_Extract provided_

┄┄┄┄┄┄┄┄┄┄┄┄┄┄┄┄┄┄┄┄

The trials overlapped this summer in adjoining courtrooms on the fourth floor of the Joliet courthouse, where both Vaughn and former Bolingbrook police sergeant Peterson were convicted a few weeks apart of first-degree murder.

On Monday, Vaughn was scheduled to be sentenced for the 2007 slayings of his wife and three children, ages 12, 11 and 8, who were shot in the Oswego family’s SUV on what Vaughn had said was a trip to a Springfield water park.

But Judge Daniel Rozak halted Vaughn’s sentencing so he could review transcripts and television broadcast reports before ruling on the motion for a new trial, which he said he would do Tuesday morning. The courtroom was packed with Vaughn’s family, his wife’s family, reporters and at least three jurors from the trial.

Vaughn’s public defender George Lenard, who cited 51 grounds for a new trial, began his more than two-hour oral argument by taking some shots at former Peterson co-counsel Joel Brodsky.

Lenard criticized a news conference held by Peterson’s new defense team that he said seemed to mock the disappearance of Peterson’s fourth wife, Stacy. Prosecutors believe Peterson killed Stacy but he has not been charged. He was tried and convicted this summer for the 2004 drowning of his third wife, Kathleen Savio.

┄┄┄┄┄┄┄┄┄┄┄┄┄┄┄┄┄┄┄┄

_Set tasks_
1. In the news report on the Vaughn and Peterson trials, why did Judge Daniel Rozak stop Vaughn's sentencing on Monday? Answer in one to three sentences.
2. Answer these questions using the report on the Vaughn and Peterson trials:
(a) What were the ages of Vaughn's three children?
(b) How many grounds for a new trial did George Lenard cite?
(c) For whose death was Peterson tried and convicted this summer, and in what year did it happen?
3. Continue the news report on the Vaughn and Peterson trials, starting after its final sentence.

┄┄┄┄┄┄┄┄┄┄┄┄┄┄┄┄┄┄┄┄

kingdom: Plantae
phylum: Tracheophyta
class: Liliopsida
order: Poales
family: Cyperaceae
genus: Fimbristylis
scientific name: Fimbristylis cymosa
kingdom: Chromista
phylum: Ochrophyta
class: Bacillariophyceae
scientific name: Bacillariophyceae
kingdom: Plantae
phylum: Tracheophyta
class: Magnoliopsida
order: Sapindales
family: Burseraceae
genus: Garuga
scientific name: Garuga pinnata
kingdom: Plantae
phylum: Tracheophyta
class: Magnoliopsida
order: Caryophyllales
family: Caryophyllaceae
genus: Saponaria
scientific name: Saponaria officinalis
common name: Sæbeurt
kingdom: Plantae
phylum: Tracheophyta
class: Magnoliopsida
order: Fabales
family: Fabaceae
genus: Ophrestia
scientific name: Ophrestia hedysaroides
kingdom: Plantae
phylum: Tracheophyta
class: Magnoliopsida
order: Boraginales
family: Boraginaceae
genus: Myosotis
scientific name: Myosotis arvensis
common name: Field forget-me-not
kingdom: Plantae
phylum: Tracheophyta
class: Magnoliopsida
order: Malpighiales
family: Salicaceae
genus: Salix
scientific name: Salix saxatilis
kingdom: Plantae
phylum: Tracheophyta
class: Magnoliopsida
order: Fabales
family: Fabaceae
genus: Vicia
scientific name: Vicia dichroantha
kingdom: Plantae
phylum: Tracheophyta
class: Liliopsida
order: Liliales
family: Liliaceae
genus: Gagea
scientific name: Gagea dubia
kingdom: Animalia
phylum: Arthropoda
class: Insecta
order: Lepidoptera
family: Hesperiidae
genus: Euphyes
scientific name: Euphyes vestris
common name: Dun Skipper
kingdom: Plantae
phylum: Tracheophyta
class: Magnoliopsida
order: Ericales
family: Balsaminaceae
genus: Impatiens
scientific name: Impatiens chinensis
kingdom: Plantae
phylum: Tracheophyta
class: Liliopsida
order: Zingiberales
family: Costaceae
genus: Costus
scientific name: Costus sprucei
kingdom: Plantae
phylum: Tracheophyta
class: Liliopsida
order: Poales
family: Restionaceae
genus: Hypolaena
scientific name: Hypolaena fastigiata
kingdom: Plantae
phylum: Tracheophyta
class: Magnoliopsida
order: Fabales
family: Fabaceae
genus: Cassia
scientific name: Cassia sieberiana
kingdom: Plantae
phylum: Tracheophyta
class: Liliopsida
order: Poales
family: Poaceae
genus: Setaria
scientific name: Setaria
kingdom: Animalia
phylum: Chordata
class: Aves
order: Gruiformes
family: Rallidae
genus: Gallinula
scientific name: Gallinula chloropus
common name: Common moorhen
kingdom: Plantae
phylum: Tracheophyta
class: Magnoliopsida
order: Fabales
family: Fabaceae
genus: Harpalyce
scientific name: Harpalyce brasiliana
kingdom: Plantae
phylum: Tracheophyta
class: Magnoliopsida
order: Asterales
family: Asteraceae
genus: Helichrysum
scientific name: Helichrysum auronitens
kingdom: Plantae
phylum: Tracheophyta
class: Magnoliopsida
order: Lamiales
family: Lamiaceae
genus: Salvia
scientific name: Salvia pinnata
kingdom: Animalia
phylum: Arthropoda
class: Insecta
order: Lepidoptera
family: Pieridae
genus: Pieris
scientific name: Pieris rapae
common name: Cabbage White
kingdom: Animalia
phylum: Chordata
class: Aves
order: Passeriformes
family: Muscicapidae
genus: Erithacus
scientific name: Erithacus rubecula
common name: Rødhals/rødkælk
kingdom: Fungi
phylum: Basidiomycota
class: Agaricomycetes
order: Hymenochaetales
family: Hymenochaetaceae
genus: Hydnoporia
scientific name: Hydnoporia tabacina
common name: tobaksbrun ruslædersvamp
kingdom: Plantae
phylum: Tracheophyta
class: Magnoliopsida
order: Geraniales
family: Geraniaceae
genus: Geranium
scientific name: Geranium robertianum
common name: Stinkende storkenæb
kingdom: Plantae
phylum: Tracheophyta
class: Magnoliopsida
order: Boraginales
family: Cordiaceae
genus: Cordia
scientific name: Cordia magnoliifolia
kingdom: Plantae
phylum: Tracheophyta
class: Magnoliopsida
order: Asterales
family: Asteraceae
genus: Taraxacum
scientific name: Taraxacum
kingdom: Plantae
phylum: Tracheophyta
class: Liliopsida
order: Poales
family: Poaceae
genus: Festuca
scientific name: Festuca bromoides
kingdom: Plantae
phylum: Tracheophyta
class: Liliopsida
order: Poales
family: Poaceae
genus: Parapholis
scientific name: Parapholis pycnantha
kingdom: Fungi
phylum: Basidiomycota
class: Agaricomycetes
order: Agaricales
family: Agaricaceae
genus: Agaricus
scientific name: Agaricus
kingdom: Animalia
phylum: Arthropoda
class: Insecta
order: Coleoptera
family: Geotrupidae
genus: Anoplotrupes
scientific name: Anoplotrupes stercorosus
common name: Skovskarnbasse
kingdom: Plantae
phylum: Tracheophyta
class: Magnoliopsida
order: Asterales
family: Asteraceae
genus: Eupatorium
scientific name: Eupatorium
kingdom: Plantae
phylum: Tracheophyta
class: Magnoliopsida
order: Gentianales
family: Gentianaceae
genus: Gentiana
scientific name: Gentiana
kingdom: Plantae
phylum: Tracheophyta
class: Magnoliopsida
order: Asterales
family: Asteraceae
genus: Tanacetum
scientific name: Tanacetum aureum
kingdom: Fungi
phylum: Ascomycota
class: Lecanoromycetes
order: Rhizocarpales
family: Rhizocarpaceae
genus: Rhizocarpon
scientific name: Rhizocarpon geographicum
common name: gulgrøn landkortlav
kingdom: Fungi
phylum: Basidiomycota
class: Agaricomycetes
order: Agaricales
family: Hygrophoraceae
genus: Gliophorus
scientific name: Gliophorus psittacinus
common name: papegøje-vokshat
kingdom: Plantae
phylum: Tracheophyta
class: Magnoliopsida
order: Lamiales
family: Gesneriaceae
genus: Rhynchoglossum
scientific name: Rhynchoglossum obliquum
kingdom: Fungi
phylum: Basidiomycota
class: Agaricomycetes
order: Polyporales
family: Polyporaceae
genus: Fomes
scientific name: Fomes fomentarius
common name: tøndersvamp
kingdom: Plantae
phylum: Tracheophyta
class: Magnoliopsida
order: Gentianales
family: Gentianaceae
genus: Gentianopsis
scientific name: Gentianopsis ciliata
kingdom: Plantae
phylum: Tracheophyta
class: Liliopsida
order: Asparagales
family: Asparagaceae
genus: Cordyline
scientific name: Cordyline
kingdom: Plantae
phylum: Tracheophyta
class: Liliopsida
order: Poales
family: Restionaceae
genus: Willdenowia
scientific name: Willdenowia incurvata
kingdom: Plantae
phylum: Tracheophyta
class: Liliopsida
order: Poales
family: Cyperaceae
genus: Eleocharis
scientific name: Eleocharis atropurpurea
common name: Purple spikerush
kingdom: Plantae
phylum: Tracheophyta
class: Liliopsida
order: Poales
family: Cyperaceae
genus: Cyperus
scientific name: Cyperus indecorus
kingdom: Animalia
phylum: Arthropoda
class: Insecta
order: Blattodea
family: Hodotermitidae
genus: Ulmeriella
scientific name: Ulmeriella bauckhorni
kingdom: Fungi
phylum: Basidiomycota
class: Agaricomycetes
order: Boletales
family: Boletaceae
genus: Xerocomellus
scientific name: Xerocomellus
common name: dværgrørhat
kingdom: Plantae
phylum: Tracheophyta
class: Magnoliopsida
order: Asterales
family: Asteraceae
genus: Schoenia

┄┄┄┄┄┄┄┄┄┄┄┄┄┄┄┄┄┄┄┄

_Results of the tasks_
1. Judge Rozak stopped the sentencing so that he could review transcripts and television broadcast reports before ruling on the defense motion for a new trial. He said he would rule on that motion Tuesday morning.

2.
(a) They were 12, 11 and 8.
(b) He cited 51 grounds.
(c) Peterson was convicted for the drowning of his third wife, Kathleen Savio, in 2004.

3.
“That gave criminal defense attorneys — all of us — a black eye,” Lenard told the judge, saying jurors may have been so disgusted by this “show” that they were unfairly prejudiced against Vaughn’s defense team.

“I think they need to apologize about what they said out there,” Lenard later told reporters outside the courthouse.

Prosecutors called the argument “unbelievable,” and Peterson attorney Joe Lopez tweeted it was “hilarious to blame us for his loss.”

“It’s unbelievable that the Drew Peterson case would find itself in the Christopher Vaughn case,” said assistant state’s attorney Mike Fitzgerald.

“If they thought the Drew Peterson trial was going to be an influence, why didn’t they do something about it at the time?”